• COMPITO 1
Secondo l'ordinanza, quale tribunale aveva annullato la sanzione disciplinare?
• COMPITO 2
Ricopia dall'ordinanza, senza cambiare nulla, il passo che inizia con "Udita la relazione" e termina con "giudizio al risarcimento del danno.".

• BRANO DA LEGGERE
Ordinanza di Cassazione Civile Sez. L Num. 6170 Anno 2025
Civile Ord. Sez. L Num. 6170 Anno 2025
Presidente: NOME
Relatore: COGNOME
Data pubblicazione: 07/03/2025
ORDINANZA
sul ricorso iscritto al n. 21713/2021 R.G. proposto da :
MINISTERO DELL’INTERNO, in persona del Ministro pro tempore, domiciliato ope legis in ROMA INDIRIZZO presso l’AVVOCATURA GENERALE DELLO STATO che lo rappresenta e difende
-ricorrente-
contro
NOME COGNOME con diritto di ricevere le notificazioni presso la PEC dell’avvocato COGNOME NOME COGNOME che lo rappresenta e difende
-controricorrente-
avverso SENTENZA di CORTE D’APPELLO CALTANISSETTA n. 176/2021 pubblicata il 28/05/2021.
Udita la relazione svolta nella camera di consiglio del 04/03/2025 dal Consigliere NOME COGNOME
FATTI DI CAUSA
La Corte d’appello di Caltanissetta, con la sentenza n.176/2001 pubblicata il 28/05/2021, ha rigettato il gravame proposto dal Ministero dell’interno nella controversia con NOME COGNOME
La controversia ha per oggetto l’accertamento della illegittimità della sanzione disciplinare della radiazione e cancellazione dall’elenco del personale volontario del comando provinciale di Enna dei Vigili del fuoco, oltre al risarcimento del danno subito in conseguenza della sospensione dai richiami nei servizi antincendio.
Il Tribunale di Enna annullava la sanzione disciplinare e condannava le parti convenute in quel giudizio al risarcimento del danno.
La corte territoriale ha dichiarato il difetto di legittimazione passiva «degli enti diversi dal Ministero dell’interno» ed ha confermato nel resto la sentenza del primo giudice, condividendone l’impianto motivazionale, sia con riferimento alla illegittimità della sanzione disciplinare che con riferimento al risarcimento del danno.

• VOCI MOSTRATE
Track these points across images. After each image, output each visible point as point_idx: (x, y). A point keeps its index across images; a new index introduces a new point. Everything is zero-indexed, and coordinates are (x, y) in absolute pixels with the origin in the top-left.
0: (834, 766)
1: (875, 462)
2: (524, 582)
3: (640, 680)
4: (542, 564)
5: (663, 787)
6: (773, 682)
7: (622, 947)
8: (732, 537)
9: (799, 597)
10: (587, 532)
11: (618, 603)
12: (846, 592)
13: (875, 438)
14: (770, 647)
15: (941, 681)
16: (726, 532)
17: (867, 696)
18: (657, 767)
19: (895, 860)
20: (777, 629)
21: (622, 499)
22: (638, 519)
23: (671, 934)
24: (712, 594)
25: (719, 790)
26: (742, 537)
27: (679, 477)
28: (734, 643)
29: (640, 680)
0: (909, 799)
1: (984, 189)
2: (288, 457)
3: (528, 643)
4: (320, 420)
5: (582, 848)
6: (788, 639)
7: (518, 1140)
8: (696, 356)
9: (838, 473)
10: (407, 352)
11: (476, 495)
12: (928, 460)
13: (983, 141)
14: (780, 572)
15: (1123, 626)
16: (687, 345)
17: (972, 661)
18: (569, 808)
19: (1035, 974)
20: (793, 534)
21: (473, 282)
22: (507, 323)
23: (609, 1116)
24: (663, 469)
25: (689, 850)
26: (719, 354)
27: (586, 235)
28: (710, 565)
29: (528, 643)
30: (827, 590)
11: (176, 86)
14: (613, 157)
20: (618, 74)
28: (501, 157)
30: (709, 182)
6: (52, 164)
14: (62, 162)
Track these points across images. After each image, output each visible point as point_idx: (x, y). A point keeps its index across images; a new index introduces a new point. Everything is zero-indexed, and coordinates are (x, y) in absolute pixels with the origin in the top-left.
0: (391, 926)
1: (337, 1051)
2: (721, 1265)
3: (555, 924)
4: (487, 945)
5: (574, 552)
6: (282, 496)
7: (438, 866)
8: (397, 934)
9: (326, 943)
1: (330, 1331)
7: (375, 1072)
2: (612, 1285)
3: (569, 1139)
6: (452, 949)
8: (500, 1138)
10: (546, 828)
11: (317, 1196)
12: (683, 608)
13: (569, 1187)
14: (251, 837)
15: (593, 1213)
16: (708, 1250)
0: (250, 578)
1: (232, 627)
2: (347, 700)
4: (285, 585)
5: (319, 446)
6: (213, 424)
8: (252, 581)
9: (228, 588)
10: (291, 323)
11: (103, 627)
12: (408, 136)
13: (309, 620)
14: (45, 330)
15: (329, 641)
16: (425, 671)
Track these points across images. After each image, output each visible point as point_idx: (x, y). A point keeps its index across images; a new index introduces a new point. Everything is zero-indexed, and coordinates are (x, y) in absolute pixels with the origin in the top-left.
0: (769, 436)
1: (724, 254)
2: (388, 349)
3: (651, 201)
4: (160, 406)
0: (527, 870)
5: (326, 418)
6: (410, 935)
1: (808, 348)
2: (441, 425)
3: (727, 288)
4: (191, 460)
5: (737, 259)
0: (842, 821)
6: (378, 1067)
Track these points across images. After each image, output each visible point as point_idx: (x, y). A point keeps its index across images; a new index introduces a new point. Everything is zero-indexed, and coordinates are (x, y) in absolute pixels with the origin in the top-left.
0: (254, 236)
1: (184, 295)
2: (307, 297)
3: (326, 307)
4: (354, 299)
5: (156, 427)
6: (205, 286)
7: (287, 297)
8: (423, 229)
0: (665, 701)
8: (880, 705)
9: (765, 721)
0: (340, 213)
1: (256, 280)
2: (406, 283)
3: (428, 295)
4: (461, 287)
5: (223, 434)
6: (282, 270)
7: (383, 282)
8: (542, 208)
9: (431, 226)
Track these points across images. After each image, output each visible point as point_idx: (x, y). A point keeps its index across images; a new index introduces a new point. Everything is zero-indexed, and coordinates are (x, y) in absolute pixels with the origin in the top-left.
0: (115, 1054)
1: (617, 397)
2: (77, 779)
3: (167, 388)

• SOLUZIONE 1
Il Tribunale di Enna.

• SOLUZIONE 2
Udita la relazione svolta nella camera di consiglio del 04/03/2025 dal Consigliere NOME COGNOME
FATTI DI CAUSA
La Corte d’appello di Caltanissetta, con la sentenza n.176/2001 pubblicata il 28/05/2021, ha rigettato il gravame proposto dal Ministero dell’interno nella controversia con NOME COGNOME
La controversia ha per oggetto l’accertamento della illegittimità della sanzione disciplinare della radiazione e cancellazione dall’elenco del personale volontario del comando provinciale di Enna dei Vigili del fuoco, oltre al risarcimento del danno subito in conseguenza della sospensione dai richiami nei servizi antincendio.
Il Tribunale di Enna annullava la sanzione disciplinare e condannava le parti convenute in quel giudizio al risarcimento del danno.